• PROBLEMS TO SOLVE:
• a. Can you duplicate the part of the Japan blog post starting with "The best new" and going on through "Carp, were playing."?
• b. Will you go on with the Japan blog post from the point where it stops?

• DOCUMENT EXCERPT:
* * *

Monthly Archives: August 2014

Here’s to you dude on the train platform.

This one is going to be super short, but this image has stuck with me until this morning.

Yesterday I had the pleasure of figuring out the train system here in Japan. I’ll keep it to a minimum. It was super easy. Commuter pass cards here make everything a breeze. You don’t have to buy tickets. You just load money and the gates do it for you.

Yesterday on my way back from language camp there was a young man waiting on the opposite platform. He was tall, lanky, and rocking a phone and headphones. His hair was cut close to his head and his clothing consisted of baggy jeans and a plain old t shirt. This was not one of those fashionable dudes with the perfect hair and clothing.

Whatever music was pumping through his head phones must have been stellar because despite the full group of waiting people he was rockin out hard core. It started in his arms and ran all the way into his shoulders. In no time his long legs joined the party all without making a sound.

It wasn’t fancy dancing. It was the sort of full body, pretend d.j. on a turn table, eyes closed sort of thing. Without a care to who might see him he worked his way around the small space on the concrete he was occupying.

So here’s to you train station dance master. May your tunes always be great and your feet be happy.

The best new neighborhood hang out.

Adam and I decided on Saturday night that we’d like to check out some of the smaller more local eateries. I must say that we were well rewarded for our efforts. The restaurant we entered, to the best of my knowledge, is simply called Yuu-chan. It had a whopping total of ten seats, a tall bar behind which the owner cooked, and a t.v. The t.v. of course was the main focal point since Hiroshima’s beloved baseball team, the Carp, were playing.

* * *

• GIVEN INFORMATION:
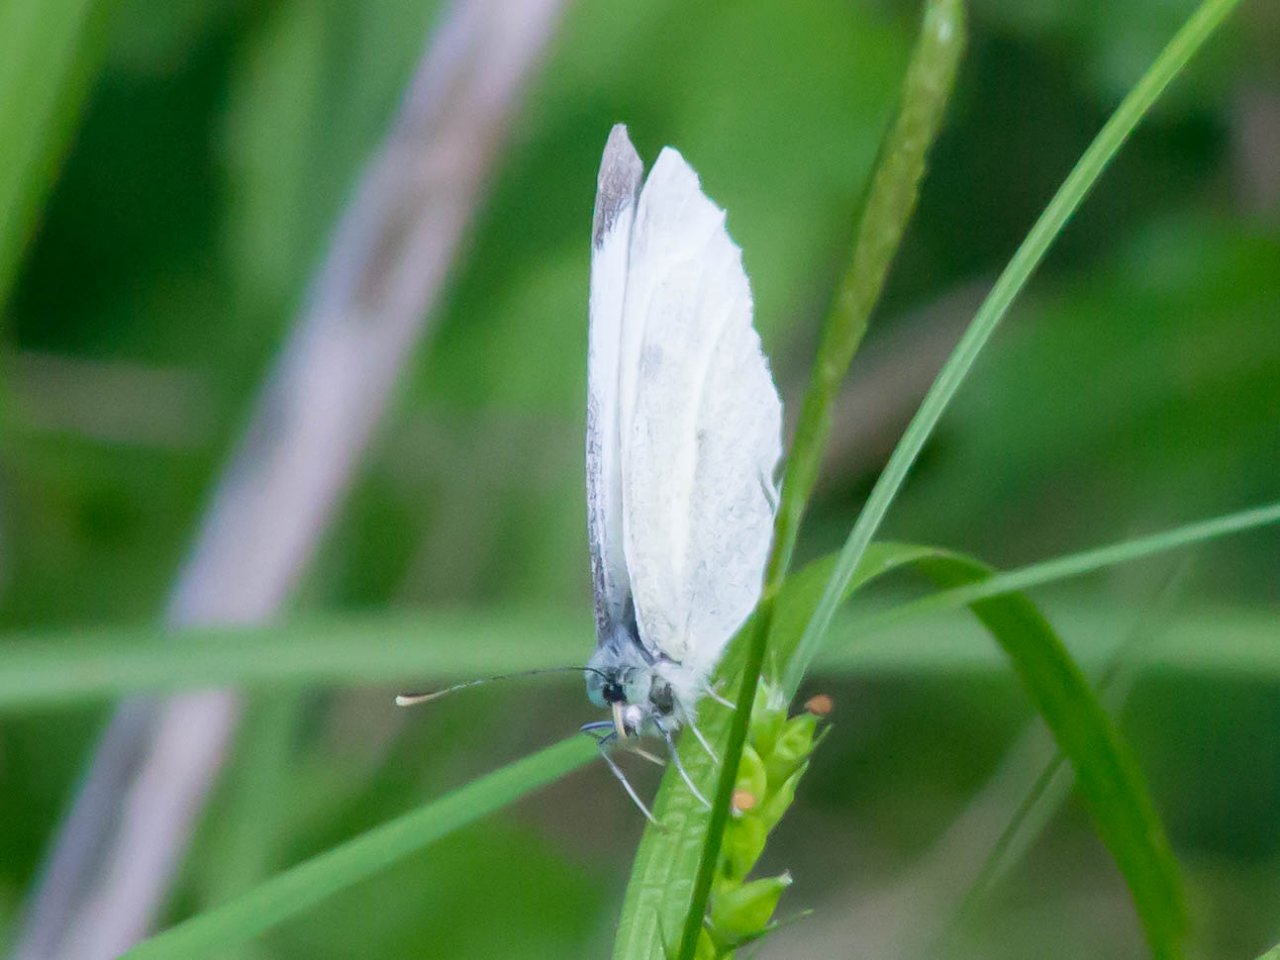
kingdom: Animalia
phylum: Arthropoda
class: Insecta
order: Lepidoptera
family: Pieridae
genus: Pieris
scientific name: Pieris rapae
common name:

* * *

• ANSWER LIST:
• a.
The best new neighborhood hang out.

Adam and I decided on Saturday night that we’d like to check out some of the smaller more local eateries. I must say that we were well rewarded for our efforts. The restaurant we entered, to the best of my knowledge, is simply called Yuu-chan. It had a whopping total of ten seats, a tall bar behind which the owner cooked, and a t.v. The t.v. of course was the main focal point since Hiroshima’s beloved baseball team, the Carp, were playing.

• b.
At first, we simply bellied up and ordered. There were plenty of things that I could have ordered, but I really only could read about half of them. It’s really lame, but we decided on some fried fish bites and fries. Yes I do realize that going into a Japanese bar and ordering fish and chips is a bit silly, but they were really good.

We mowed through those and our drinks. Adam suggested paying and wandering back to our combini for some ice cream. I wasn’t super full yet, so I suggested we order one last thing. I’m really glad that we did because, along with our order of tonkatsu (breaded fried pork), we were treated to the presence of a newcomer we would later know as Takeshi.

Takeshi walked in with the swagger of someone who belonged in the tiny room and on a regular basis. He said hello to the man who had been silently occupying the one four seater table and harassed the owner. She took it with a smile. He ordered a beer and then proceeded to scoop himself a bowl of Oden. We’d so far ignored the hot plate full of strange looking things on sticks.

We continued watching the baseball game, but it wasn’t long before Takeshi caught our eyes and started asking questions. I’m always slightly afraid of a less than warm welcome. I’ve yet to see it happen. Within minutes of Takeshi walking through the door not only did we have fresh drinks on him, but we also had a bowl of Oden to try. He literally bought us one of everything. Everything, naturally, was on a stick. We had chicken skin, chicken hearts, surimi (form pressed fish that’s a bit like fake crab), fried tofu, and bamboo that they did something magical with. The bamboo tasted a bit like butter. It melted in your mouth.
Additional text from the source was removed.